Ensuring access to health care in western Colorado and throughout rural America is a constant challenge. Now, between the financial strain brought on by COVID-19 and the emerging threat of a government-controlled health care insurance system, many rural hospitals in western Colorado and across the country could soon be put on life support.
For the good of all Coloradans, Congress and our state legislature must find ways to work together and fix our health care system, not tear it down. Yet when we hear “public option” or “Medicare for all,” what is being proposed is a new one-size-fits-all system that will give us a lower quality of care with a sharply higher price tag.
If passed, a public option would deal a devastating blow to rural hospitals that have already suffered enough during the COVID-19 crisis. Earlier this year hospitals were asked to eliminate all but the most essential services. Those serving our rural communities — which were already operating on razor-thin margins — felt the largest impact. A public option would only compound their financial woes, making it harder for them to keep their doors open and continue providing care for some of our state’s most vulnerable and at-risk communities.
Even prior to COVID-19, rural hospitals were in dire financial straits. Since 2010, 130 rural hospitals have closed for good, cutting off vital access to care for patients as well as a critical source of jobs and economic activity for our rural small towns and cities. Imposing a public option would only deepen those financial troubles.
One study found that, if a public option were introduced to compete with private and employer-sponsored health care plans, it could put as many as 1,037 rural hospitals in 46 states at “high risk of closure.” That’s half of all rural hospitals in the country, more than 63,000 staffed beds and 420,000 employees.
Recall that this was the threat the public option posed to rural hospitals before the pandemic struck. So we have to imagine how worse off our hospitals in western Colorado would be facing a one-two punch from COVID and a public option.

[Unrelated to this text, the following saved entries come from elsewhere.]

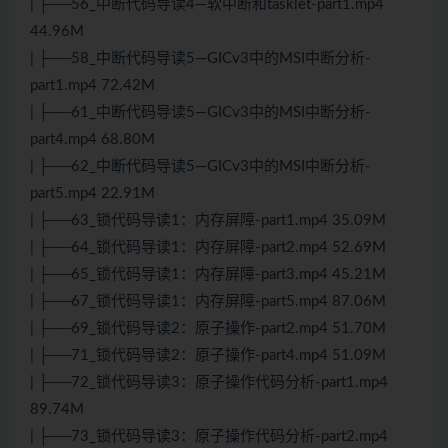
| ├──56_中断代码导读4—软中断和tasklet-part1.mp4
44.96M
| ├──58_中断代码导读5—GICv3中的MSI中断分析-
part1.mp4 72.42M
| ├──61_中断代码导读5—GICv3中的MSI中断分析-
part4.mp4 68.80M
| ├──62_中断代码导读5—GICv3中的MSI中断分析-
part5.mp4 22.91M
| ├──63_锁代码导读1：内存屏障-part1.mp4 35.09M
| ├──64_锁代码导读1：内存屏障-part2.mp4 52.69M
| ├──65_锁代码导读1：内存屏障-part3.mp4 45.21M
| ├──67_锁代码导读1：内存屏障-part5.mp4 87.06M
| ├──69_锁代码导读2：原子操作-part2.mp4 51.70M
| ├──71_锁代码导读2：原子操作-part4.mp4 51.09M
| ├──72_锁代码导读3：原子操作代码分析-part1.mp4
89.74M
| ├──73_锁代码导读3：原子操作代码分析-part2.mp4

The massive financial burden isn’t limited to hospitals. Under the federal public option, the average American worker would see a $2,300 payroll tax increase — nearly $200 per month out of the family budget. At a time when our nation is still reeling from the impact this pandemic has had on our economy, you have to be way out of touch to consider piling new health care taxes on workers here in Colorado and across the country.
The fact is that ensuring affordable and accessible health care in western Colorado is one of the most critical challenges facing families and businesses. That’s just reality.
But a heavy-handed, government-centered “solution” — whether imposed from Washington, D.C., or at the State Capitol in Denver — would only deepen our challenges. Our rural hospitals are a literal lifeline for all of us who call the western Slope home. The prospect of driving hours to get the care we can receive now locally is frightening to many people — and some just won’t make the drive.
The challenge is to work together to build upon the aspects of our current system that work well while continuing to address the problem areas that do not. Ultimately, that will yield the best results to strengthen health care in rural western Colorado, across the state and throughout our nation.
Ray Scott, a Grand Junction Republican, represents District 7 in the Colorado Senate.